▸ **Objetivo do exercício**:
Reproduza na íntegra o texto sobre os quatro As de Tim Ingold.

▸ **Texto fornecido**:
----

Voltando aos
4 As de Tim Ingold: algumas notas
“Foi na minha mudança de Manchester para Aberdeen
[1999] que aos três As de arte, arquitetura e antropologia se juntou o quarto,
arqueologia. Isto refletia em parte os meus próprios interesses, que durante muito
tempo estiveram na fronteira entre arqueologia e antropologia. Mas eu estava
também convencido de que nenhuma discussão da relação entre arte, arquitetura e
antropologia podia estar completa se a arqueologia não fosse também incluída.
Com os seus temas afins de tempo e paisagem (Ingold 1990) e a sua preocupação
mútua com as formas materiais e simbólicas da vida humana, a antropologia e a
arqueologia tinham desde há muito sido vistas como disciplinas irmãs, mesmo se
não o foram sempre em termos explícitos. Acima de tudo há uma afinidade óbvia
entre a arqueologia e as histórias quer da arte quer da arquitetura, nos seus
interesses comuns pelos artefactos e edifícios antigos. Num certo sentido,
suponho eu, os arquitetos e arqueólogos podiam ser encarados como iguais nos
seus procedimentos, embora opostos na questão temporal: afinal o mesmo
utensílio – o colherim – que o construtor usa para fabricar as formas do futuro
é usado pelo arqueólogo, na escavação de um sítio, para revelar as formas do
passado. Se um começa com desenhos daquilo que é preciso erguer, o outro
termina com plantas do que foi exumado. (...)

----

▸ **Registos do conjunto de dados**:
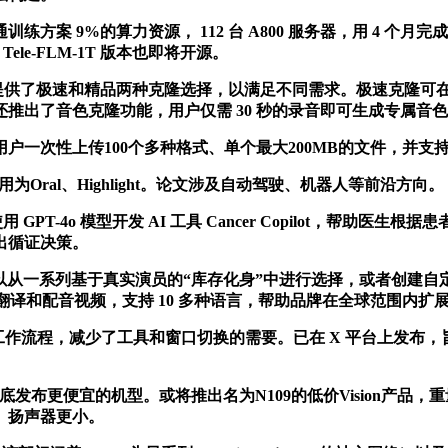
算力资源， 112 台 A800 服务器，用 4 个月完成 3 个模型
ele-FLM-1T 版本也即将开源。
供了极速和精品两种克隆选择，以满足不同需求。极速克隆可在半
推出了音色克隆功能，用户仅需 30 秒的录音即可生成专属音
次性上传100个多种格式、单个最大200MB的文件，并支
ral、Highlight。论文涉及自动驾驶、机器人等前沿方向。
将使用 GPT-4o 模型开发 AI 工具 Cancer Copilot
出循证决策。
以从一系列基于真实演员的“库存化身”中进行选择，或者创建自定义
翻译和配音视频，支持 10 多种语言，帮助品牌在全球范围内扩
工作流程，减少了工具和窗口切换的需要。已在 X 平台上发布，旨
底发布更便宜的机型。或将推出名为N109的低价Vision产品，重量是 V
、扬声器更小。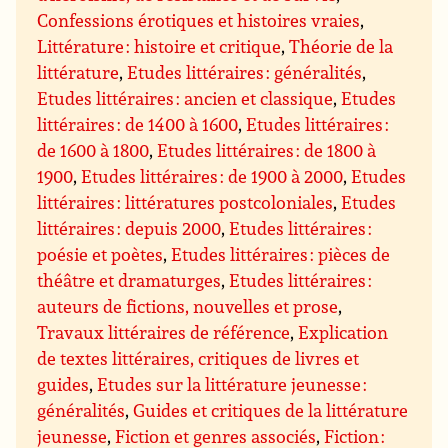
Confessions érotiques et histoires vraies
,
Littérature : histoire et critique
,
Théorie de la
littérature
,
Etudes littéraires : généralités
,
Etudes littéraires : ancien et classique
,
Etudes
littéraires : de 1400 à 1600
,
Etudes littéraires :
de 1600 à 1800
,
Etudes littéraires : de 1800 à
1900
,
Etudes littéraires : de 1900 à 2000
,
Etudes
littéraires : littératures postcoloniales
,
Etudes
littéraires : depuis 2000
,
Etudes littéraires :
poésie et poètes
,
Etudes littéraires : pièces de
théâtre et dramaturges
,
Etudes littéraires :
auteurs de fictions, nouvelles et prose
,
Travaux littéraires de référence
,
Explication
de textes littéraires, critiques de livres et
guides
,
Etudes sur la littérature jeunesse :
généralités
,
Guides et critiques de la littérature
jeunesse
,
Fiction et genres associés
,
Fiction :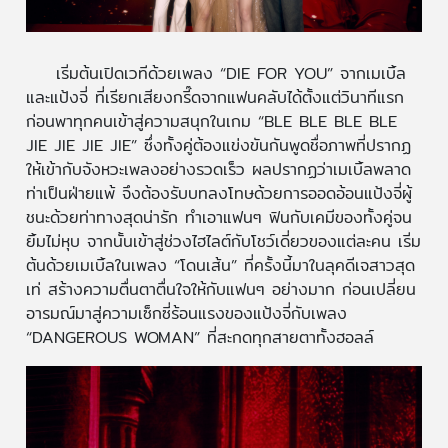
เริ่มต้นเปิดเวทีด้วยเพลง “DIE FOR YOU” จากเมเบิ้ล
และแป้งจี่ ที่เรียกเสียงกรี๊ดจากแฟนคลับได้ตั้งแต่วินาทีแรก
ก่อนพาทุกคนเข้าสู่ความสนุกในเกม “BLE BLE BLE BLE
JIE JIE JIE JIE” ซึ่งทั้งคู่ต้องแข่งขันกันพูดชื่อภาพที่ปรากฏ
ให้เข้ากับจังหวะเพลงอย่างรวดเร็ว ผลปรากฏว่าเมเบิ้ลพลาด
ท่าเป็นฝ่ายแพ้ จึงต้องรับบทลงโทษด้วยการออดอ้อนแป้งจี่ผู้
ชนะด้วยท่าทางสุดน่ารัก ทำเอาแฟนๆ ฟินกับเคมีของทั้งคู่จน
ยิ้มไม่หุบ จากนั้นเข้าสู่ช่วงไฮไลต์กับโชว์เดี่ยวของแต่ละคน เริ่ม
ต้นด้วยเมเบิ้ลในเพลง “โดนเส้น” ที่ครั้งนี้มาในลุคดีเจสาวสุด
เท่ สร้างความตื่นตาตื่นใจให้กับแฟนๆ อย่างมาก ก่อนเปลี่ยน
อารมณ์มาสู่ความเซ็กซี่ร้อนแรงของแป้งจี่กับเพลง
“DANGEROUS WOMAN” ที่สะกดทุกสายตาทั้งฮอลล์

----

▸ **Resposta escrita**:
Voltando aos
4 As de Tim Ingold: algumas notas
“Foi na minha mudança de Manchester para Aberdeen
[1999] que aos três As de arte, arquitetura e antropologia se juntou o quarto,
arqueologia. Isto refletia em parte os meus próprios interesses, que durante muito
tempo estiveram na fronteira entre arqueologia e antropologia. Mas eu estava
também convencido de que nenhuma discussão da relação entre arte, arquitetura e
antropologia podia estar completa se a arqueologia não fosse também incluída.
Com os seus temas afins de tempo e paisagem (Ingold 1990) e a sua preocupação
mútua com as formas materiais e simbólicas da vida humana, a antropologia e a
arqueologia tinham desde há muito sido vistas como disciplinas irmãs, mesmo se
não o foram sempre em termos explícitos. Acima de tudo há uma afinidade óbvia
entre a arqueologia e as histórias quer da arte quer da arquitetura, nos seus
interesses comuns pelos artefactos e edifícios antigos. Num certo sentido,
suponho eu, os arquitetos e arqueólogos podiam ser encarados como iguais nos
seus procedimentos, embora opostos na questão temporal: afinal o mesmo
utensílio – o colherim – que o construtor usa para fabricar as formas do futuro
é usado pelo arqueólogo, na escavação de um sítio, para revelar as formas do
passado. Se um começa com desenhos daquilo que é preciso erguer, o outro
termina com plantas do que foi exumado. (...)